Power that overflows beyond itself

Plenary speaker Darrell Johnson PHOTO: Kristi Lee

As we gather as a broad and diverse Mennonite Brethren family for any kind of discussion, our clear use of language is especially important. This may be particularly true in the case of discipleship – a word that we seem to use in various ways.

The definition of discipleship presented at the EQUIP study conference is as follows:

“the process of following and imitating Jesus in a way that results in inner transformation into his likeness. Discipleship always happens in community with other believers.”

There is much to be affirmed in a clear, simple definition, but perhaps an essential element of discipleship could receive more attention.

In this description, the goal of discipleship is inner transformation. The interior renewal of our lives is crucial, but does this capture all of what discipleship is about?

Tonight, Darrell Johnson reminded us of Jesus Christ’s great claim, that he has been given “all authority in heaven and on earth” (Matthew 28:18). This is Jesus stating the facts about the really real world with a cosmic scope that leaves nothing off the table. At work, at home, in politics, even in the church: Jesus is the resurrected Lord of all spheres. Therefore, being a disciple of Jesus is not something relegated only to the interior aspects of our lives, but, in its fullness, is about Christ’s transformation coming out in how we live in the world.

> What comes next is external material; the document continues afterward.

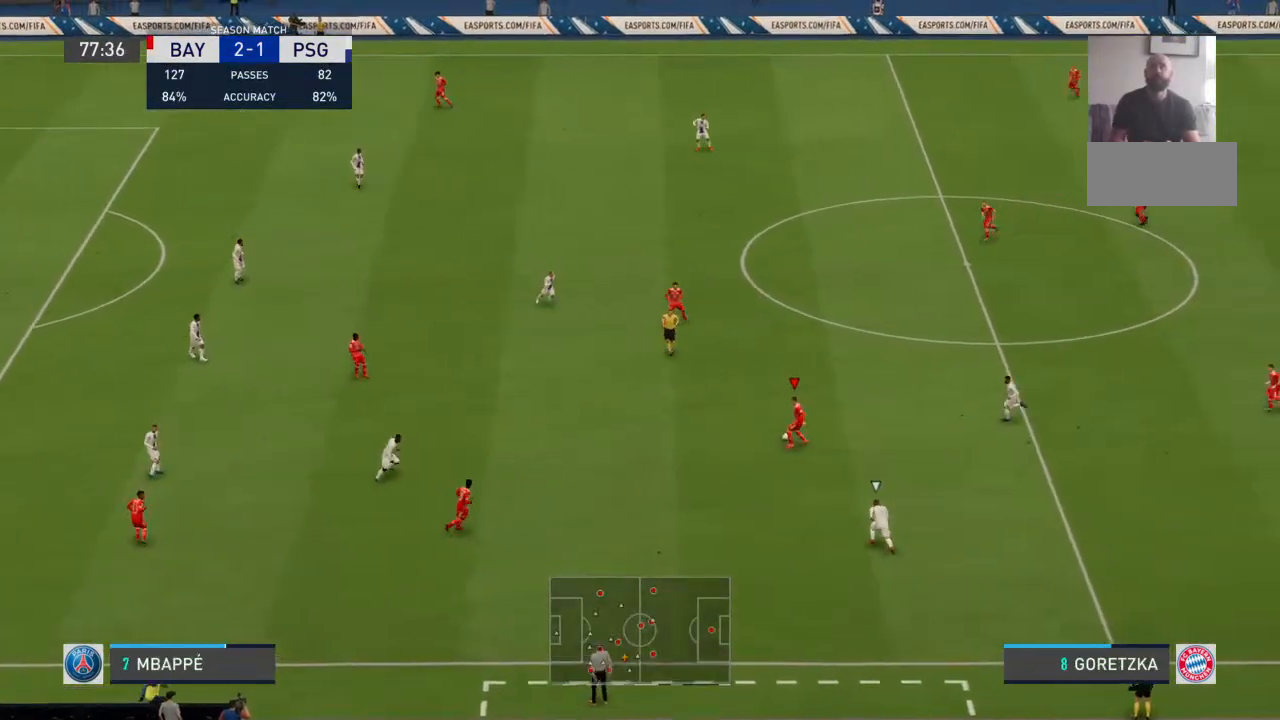
{"buttons": [], "left_stick": "up-left", "right_stick": "center", "events": []}
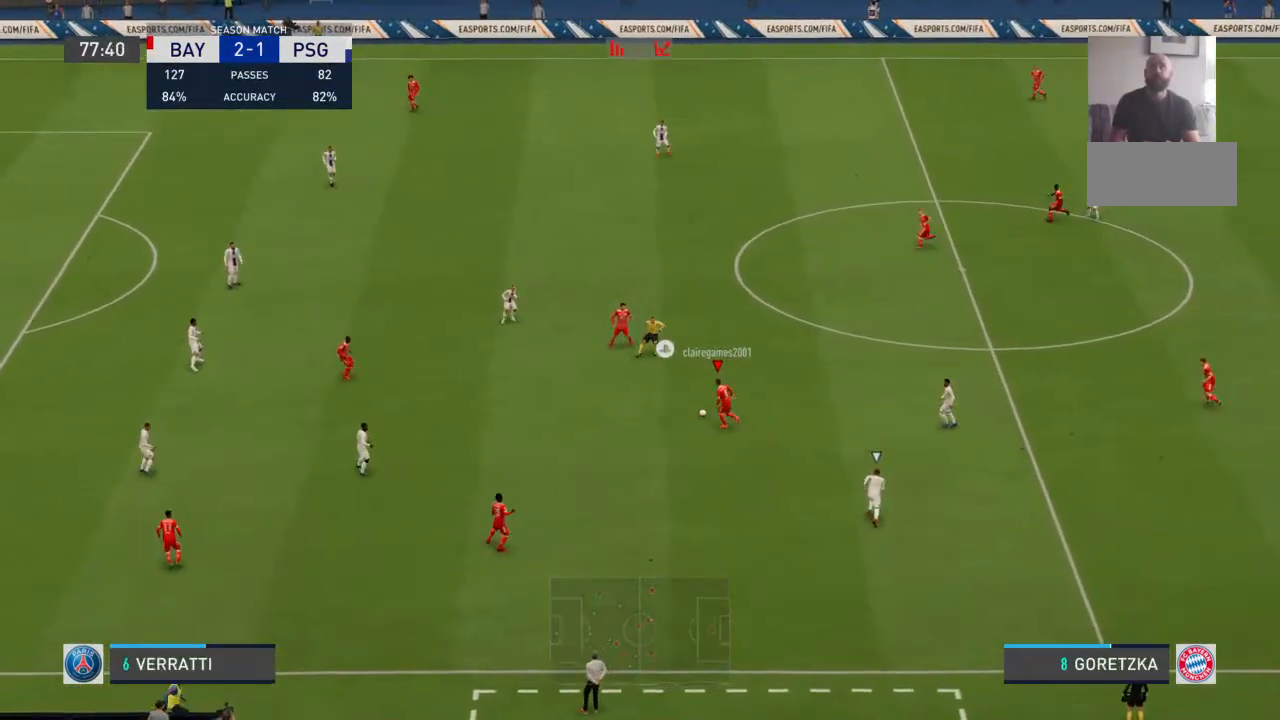
{"buttons": ["CROSS"], "left_stick": "up", "right_stick": "center", "events": [[400, "CROSS", "down"], [400, "left_stick", "up"]]}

If being a disciple is to become increasingly shaped into the likeness of Christ, then we should imitate the story and purpose Jesus modelled. We are choosing to be the disciples of the One who “gave up his divine privileges” (Philippians 2:7 NLT), to “[come] into the very world he created” (John 1:10 NLT) and give away his life as the expression of God’s love for the world (John 3:16).

Discipleship after this Jesus is not self-contained, but needs to come out in visible, practical expressions in our complex world.

For me, the symbol of a wind turbine is a guiding image that helps me to understand discipleship. Wind turbines are incredible feats of engineering, yet remain entirely dependent on the wind in order to be effective. As the arms turn, the turbine produces power that overflows beyond itself: power to bless the world.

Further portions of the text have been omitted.